Stored data entries:
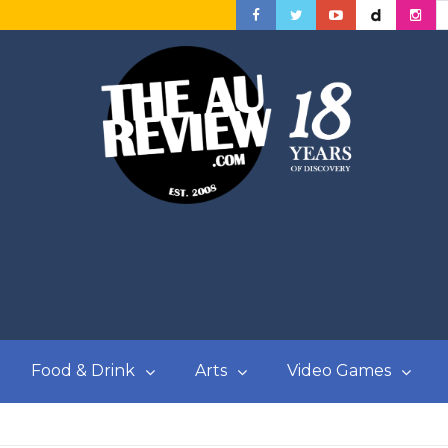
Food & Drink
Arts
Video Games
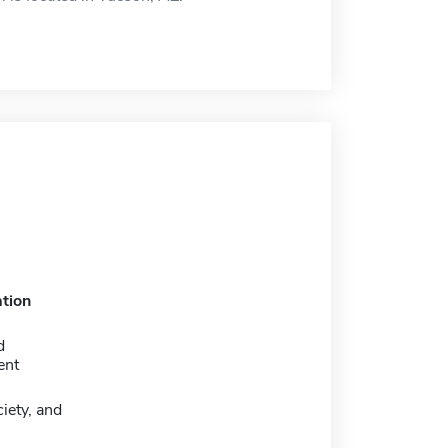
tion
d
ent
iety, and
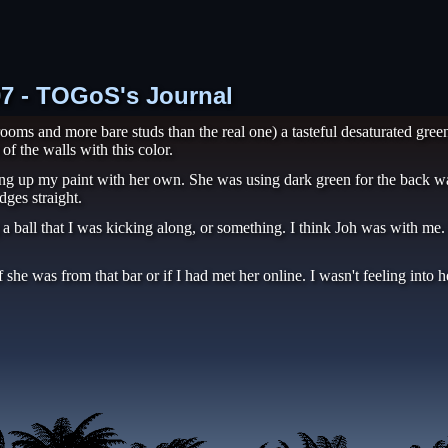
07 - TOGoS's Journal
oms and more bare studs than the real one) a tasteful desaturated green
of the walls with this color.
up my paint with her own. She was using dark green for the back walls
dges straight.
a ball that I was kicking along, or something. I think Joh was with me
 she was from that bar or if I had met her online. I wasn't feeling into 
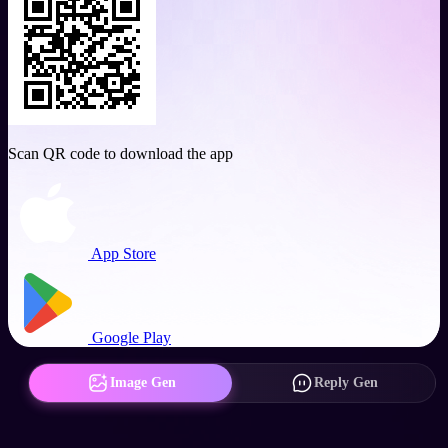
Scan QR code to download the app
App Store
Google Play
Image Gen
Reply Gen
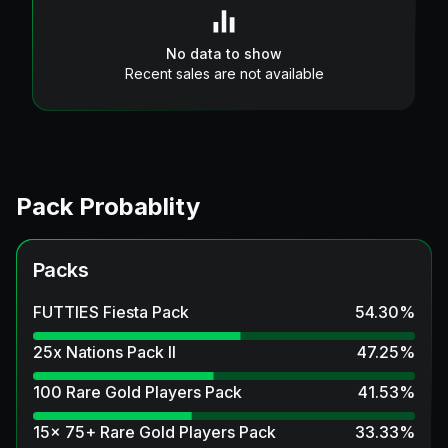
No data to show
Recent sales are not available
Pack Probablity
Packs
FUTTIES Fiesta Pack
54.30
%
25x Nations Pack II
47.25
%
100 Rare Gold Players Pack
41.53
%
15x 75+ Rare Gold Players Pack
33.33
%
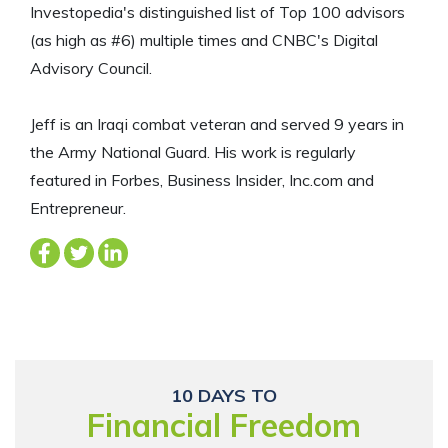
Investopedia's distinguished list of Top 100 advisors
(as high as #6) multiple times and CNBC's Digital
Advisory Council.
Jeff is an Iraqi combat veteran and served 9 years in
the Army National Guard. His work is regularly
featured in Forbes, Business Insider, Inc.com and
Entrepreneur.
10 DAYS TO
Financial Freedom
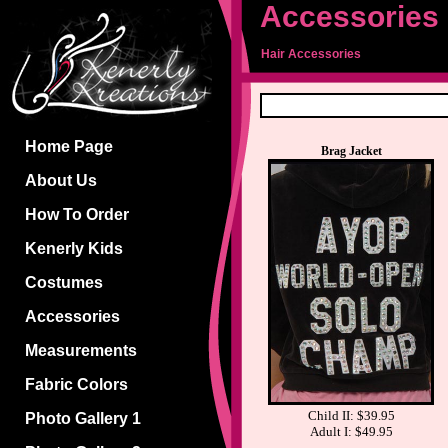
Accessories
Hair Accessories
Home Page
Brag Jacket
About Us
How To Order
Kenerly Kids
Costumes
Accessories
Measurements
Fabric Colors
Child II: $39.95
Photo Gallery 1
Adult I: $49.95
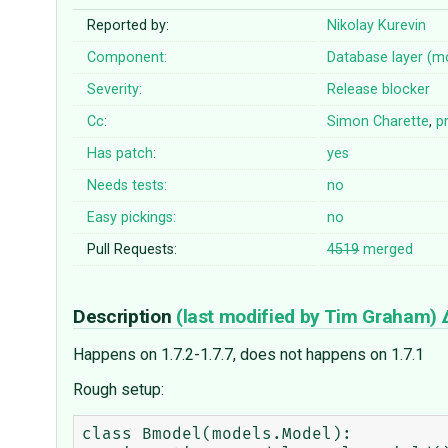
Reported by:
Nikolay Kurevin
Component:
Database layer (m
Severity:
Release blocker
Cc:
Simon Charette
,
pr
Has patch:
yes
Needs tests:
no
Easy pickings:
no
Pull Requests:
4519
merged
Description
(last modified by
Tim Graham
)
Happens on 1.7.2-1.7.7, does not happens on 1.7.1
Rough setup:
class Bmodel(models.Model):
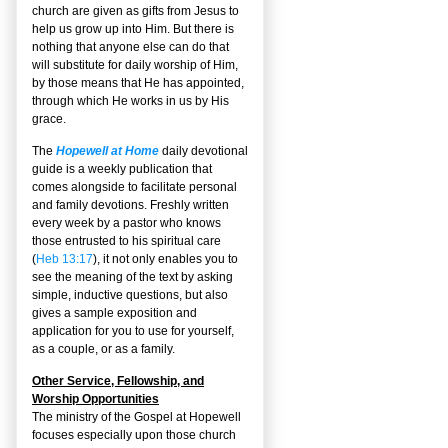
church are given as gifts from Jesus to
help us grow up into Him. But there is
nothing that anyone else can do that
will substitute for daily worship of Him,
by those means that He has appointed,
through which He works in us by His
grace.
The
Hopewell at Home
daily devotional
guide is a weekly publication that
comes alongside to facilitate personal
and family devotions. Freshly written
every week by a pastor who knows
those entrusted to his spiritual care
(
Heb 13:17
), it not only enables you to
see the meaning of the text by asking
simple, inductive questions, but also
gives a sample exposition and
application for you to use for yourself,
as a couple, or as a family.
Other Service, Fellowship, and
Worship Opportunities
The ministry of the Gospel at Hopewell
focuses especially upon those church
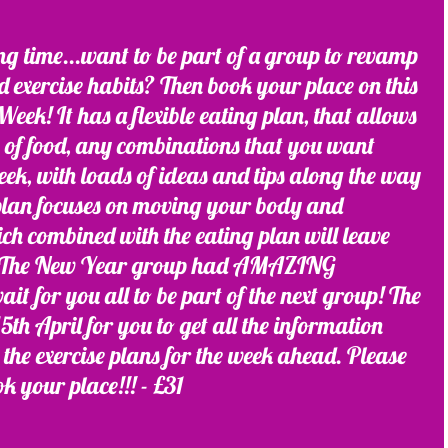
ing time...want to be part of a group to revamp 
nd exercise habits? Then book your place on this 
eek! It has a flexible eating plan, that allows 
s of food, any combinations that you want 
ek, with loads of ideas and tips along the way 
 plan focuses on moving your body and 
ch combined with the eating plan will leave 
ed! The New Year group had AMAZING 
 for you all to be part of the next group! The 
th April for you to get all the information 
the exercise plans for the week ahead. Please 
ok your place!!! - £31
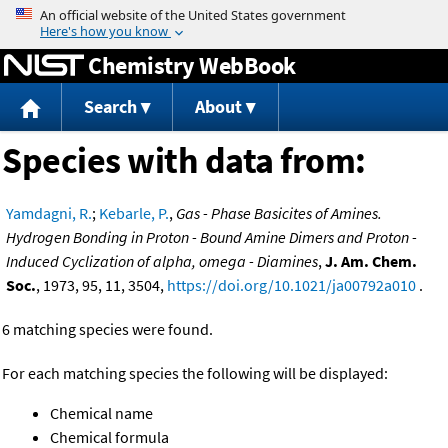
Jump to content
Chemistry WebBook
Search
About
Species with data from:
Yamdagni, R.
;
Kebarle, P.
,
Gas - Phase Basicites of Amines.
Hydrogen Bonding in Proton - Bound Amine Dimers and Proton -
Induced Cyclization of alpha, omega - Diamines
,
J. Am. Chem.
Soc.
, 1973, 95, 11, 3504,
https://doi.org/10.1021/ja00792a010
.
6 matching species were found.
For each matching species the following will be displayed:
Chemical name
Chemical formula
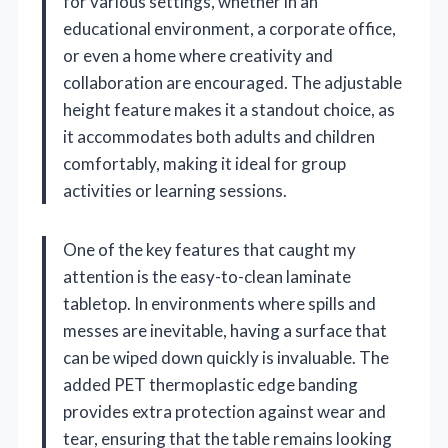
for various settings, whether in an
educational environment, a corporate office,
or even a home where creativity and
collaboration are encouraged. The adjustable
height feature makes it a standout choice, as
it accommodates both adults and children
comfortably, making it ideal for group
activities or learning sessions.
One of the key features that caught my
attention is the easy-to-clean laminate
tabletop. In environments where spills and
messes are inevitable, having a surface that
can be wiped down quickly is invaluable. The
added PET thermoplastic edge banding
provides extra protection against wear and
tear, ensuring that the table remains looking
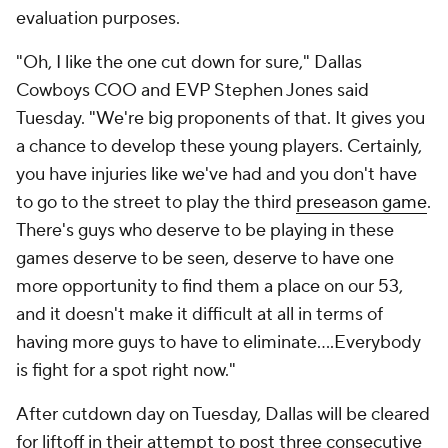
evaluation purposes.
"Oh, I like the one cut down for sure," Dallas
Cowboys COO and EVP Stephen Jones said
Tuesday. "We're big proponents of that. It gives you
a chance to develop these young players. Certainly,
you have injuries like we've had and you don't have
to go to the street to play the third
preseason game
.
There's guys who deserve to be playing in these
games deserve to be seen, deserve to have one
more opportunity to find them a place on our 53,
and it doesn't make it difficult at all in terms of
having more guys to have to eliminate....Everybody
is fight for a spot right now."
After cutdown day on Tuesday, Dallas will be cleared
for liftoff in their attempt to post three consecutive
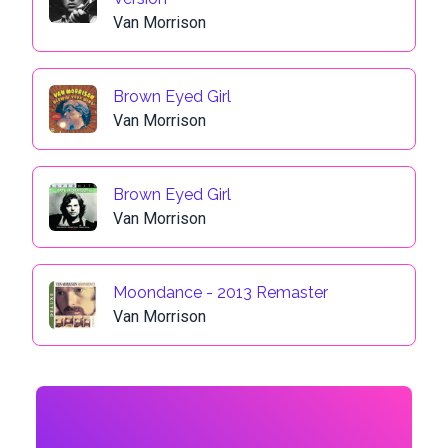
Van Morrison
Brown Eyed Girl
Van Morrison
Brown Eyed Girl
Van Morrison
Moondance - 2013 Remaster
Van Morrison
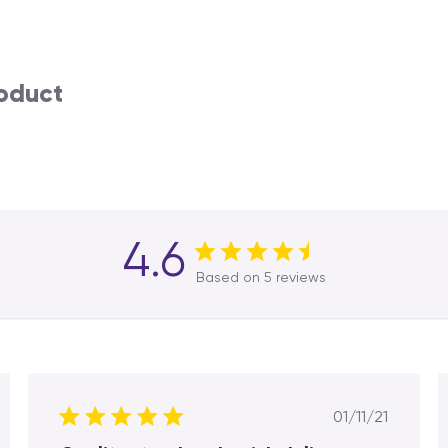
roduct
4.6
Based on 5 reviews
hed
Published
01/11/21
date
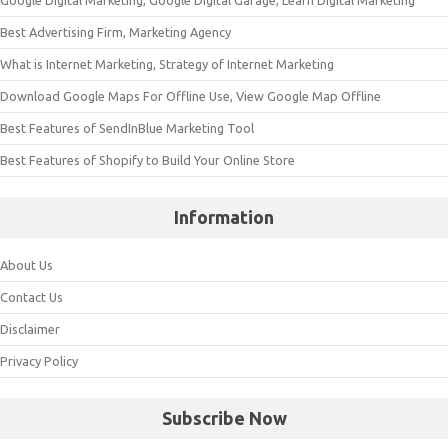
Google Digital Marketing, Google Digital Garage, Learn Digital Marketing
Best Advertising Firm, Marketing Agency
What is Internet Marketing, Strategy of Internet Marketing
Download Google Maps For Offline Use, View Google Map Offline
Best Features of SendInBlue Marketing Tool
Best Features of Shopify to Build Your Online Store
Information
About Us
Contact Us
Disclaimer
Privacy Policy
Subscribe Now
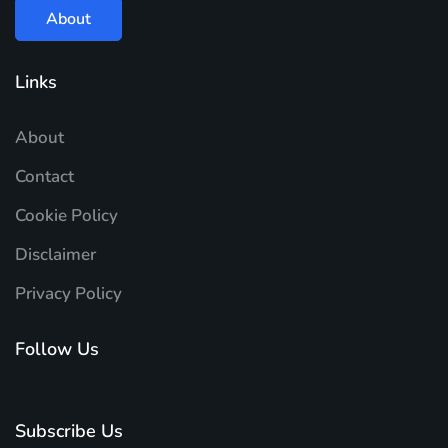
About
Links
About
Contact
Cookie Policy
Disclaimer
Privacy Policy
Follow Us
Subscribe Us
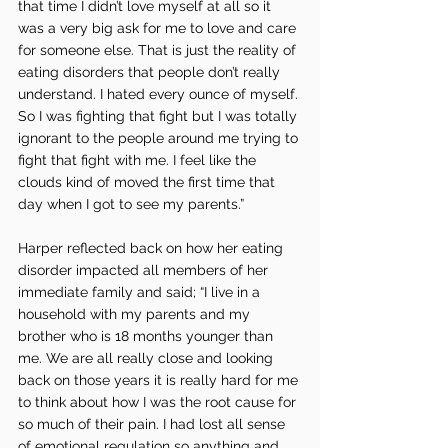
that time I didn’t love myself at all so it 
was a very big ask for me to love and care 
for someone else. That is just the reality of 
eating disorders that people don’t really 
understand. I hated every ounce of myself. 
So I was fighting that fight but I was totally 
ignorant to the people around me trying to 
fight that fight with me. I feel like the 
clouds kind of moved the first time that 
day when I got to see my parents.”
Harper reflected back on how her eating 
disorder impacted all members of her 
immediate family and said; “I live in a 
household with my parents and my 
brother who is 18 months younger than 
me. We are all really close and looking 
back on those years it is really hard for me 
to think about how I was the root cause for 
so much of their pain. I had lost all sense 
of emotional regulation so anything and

- **Your objective**: Up to and including the line that contains "she was from", print the records above exactly from their first line, without any pictures.

- **Result of this exercise**:
Food & Drink
Arts
Video Games
tion
d
ent
iety, and
07 - TOGoS's Journal
oms and more bare studs than the real one) a tasteful desaturated green
of the walls with this color.
up my paint with her own. She was using dark green for the back walls
dges straight.
a ball that I was kicking along, or something. I think Joh was with me
 she was from that bar or if I had met her online. I wasn't feeling into 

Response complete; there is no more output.